Get started with Apache PySpark
Prerequisites
You need the following:
- Git
- Java 8.0 or 11 You can download the Java SE Development Kit software from http://www.oracle.com/technetwork/java/javase/downloads/ or use the OpenJDK version from https://openjdk.java.net/install/index.html.
Project structure
The basic project structure is as follows:
root/
|-- tools/
| |-- spark.py
| |-- utils.py
| |-- processing.py
| Makefile
| package.sh
| requirements.txt
| spark_submit.py
The main Python module running the job (which will be sent to the Spark cluster), is spark_submit.py, which look like:
"""
spark_submit.py
"""
import logging
from tools.processing import run
logging.basicConfig(level=logging.DEBUG)
def main():
"""Main script definition.
:return: None
"""
logging.debug('Run Spark job!')
run()
# entry point for PySpark
if __name__ == "__main__":
main()
Packaging dependencies
Create an archive containing the dependencies (excluding Spark and Py4J) of your project and your modules.
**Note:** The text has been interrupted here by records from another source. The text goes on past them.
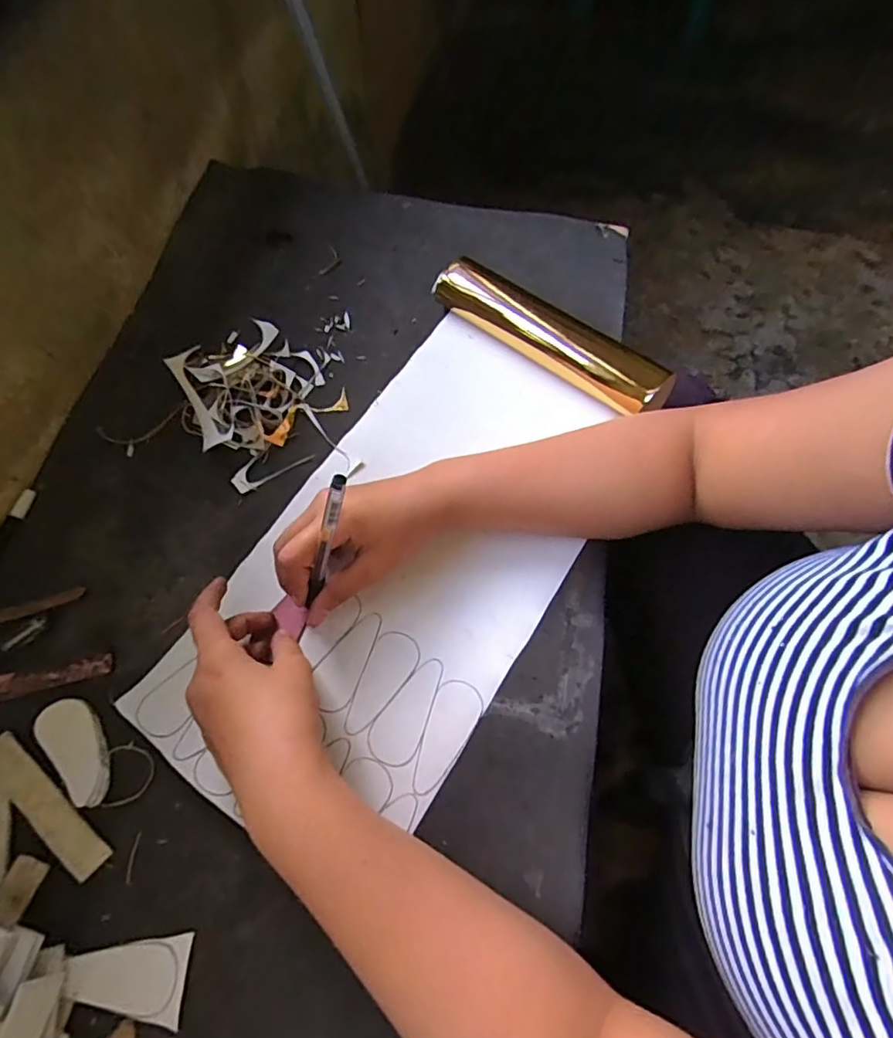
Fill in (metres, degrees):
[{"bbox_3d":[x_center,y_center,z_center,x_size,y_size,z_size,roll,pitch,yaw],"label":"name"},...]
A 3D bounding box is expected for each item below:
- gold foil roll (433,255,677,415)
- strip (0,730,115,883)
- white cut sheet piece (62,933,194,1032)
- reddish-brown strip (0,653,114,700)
[{"bbox_3d":[0.084,-0.157,0.473,0.223,0.044,0.038,37,70,13],"label":"gold foil roll"},{"bbox_3d":[-0.252,0.177,0.339,0.108,0.006,0.022,37,70,13],"label":"strip"},{"bbox_3d":[-0.180,0.260,0.305,0.064,0.004,0.039,1,66,-2],"label":"white cut sheet piece"},{"bbox_3d":[-0.279,0.110,0.371,0.094,0.004,0.017,-10,67,-7],"label":"reddish-brown strip"}]

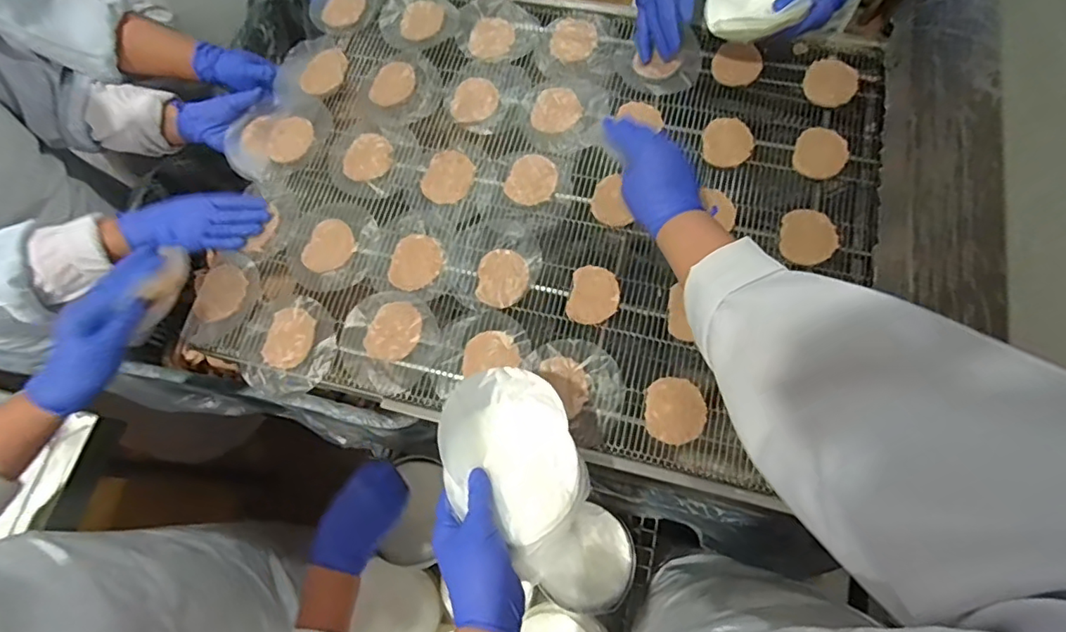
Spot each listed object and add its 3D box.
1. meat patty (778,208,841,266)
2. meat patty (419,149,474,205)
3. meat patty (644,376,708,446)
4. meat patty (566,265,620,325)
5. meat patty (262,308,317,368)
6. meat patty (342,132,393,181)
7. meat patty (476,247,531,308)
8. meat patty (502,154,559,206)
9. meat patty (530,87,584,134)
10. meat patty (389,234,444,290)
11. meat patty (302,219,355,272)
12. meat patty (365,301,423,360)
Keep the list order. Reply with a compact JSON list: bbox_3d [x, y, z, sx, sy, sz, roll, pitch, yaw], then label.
[{"bbox_3d":[0.327,-0.093,0.653,0.063,0.015,0.068,9,70,6],"label":"meat patty"},{"bbox_3d":[-0.110,-0.182,0.719,0.062,0.004,0.078,18,72,9],"label":"meat patty"},{"bbox_3d":[0.155,0.102,0.600,0.062,0.014,0.069,2,70,4],"label":"meat patty"},{"bbox_3d":[0.072,-0.024,0.649,0.056,0.011,0.070,13,71,7],"label":"meat patty"},{"bbox_3d":[-0.289,0.026,0.660,0.054,0.007,0.072,7,70,5],"label":"meat patty"},{"bbox_3d":[-0.220,-0.214,0.737,0.065,0.004,0.070,5,70,5],"label":"meat patty"},{"bbox_3d":[-0.036,-0.048,0.667,0.063,0.011,0.072,-1,70,2],"label":"meat patty"},{"bbox_3d":[-0.001,-0.176,0.710,0.063,0.004,0.074,18,71,9],"label":"meat patty"},{"bbox_3d":[0.033,-0.277,0.740,0.062,0.004,0.070,15,71,8],"label":"meat patty"},{"bbox_3d":[-0.143,-0.066,0.681,0.061,0.005,0.071,5,70,5],"label":"meat patty"},{"bbox_3d":[-0.255,-0.087,0.692,0.056,0.011,0.069,26,73,12],"label":"meat patty"},{"bbox_3d":[-0.164,0.018,0.653,0.060,0.005,0.072,26,73,12],"label":"meat patty"}]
Here is an example of script:
#!/usr/bin/env bash
export PACKAGE_NAME=pyspark-examples
export MODULE=tools
echo "Packing the dependencies"
rm -rf ./$PACKAGE_NAME $PACKAGE_NAME.zip
grep -v '^ *#\|^pyspark\|^py4j' requirements.txt > .requirements-filtered.txt
pip install -t ./$PACKAGE_NAME -r .requirements-filtered.txt
rm .requirements-filtered.txt
# check to see if there are any external dependencies
# if not then create an empty file to seed zip with
if [ -z "$(ls -A $PACKAGE_NAME)" ]
then
touch $PACKAGE_NAME/empty.txt
fi
cd $PACKAGE_NAME
zip -9mrv $PACKAGE_NAME.zip .
mv $PACKAGE_NAME.zip ..
cd ..
echo "Add all modules from local"
zip -ru9 $PACKAGE_NAME.zip $MODULE -x $MODULE/__pycache__/\*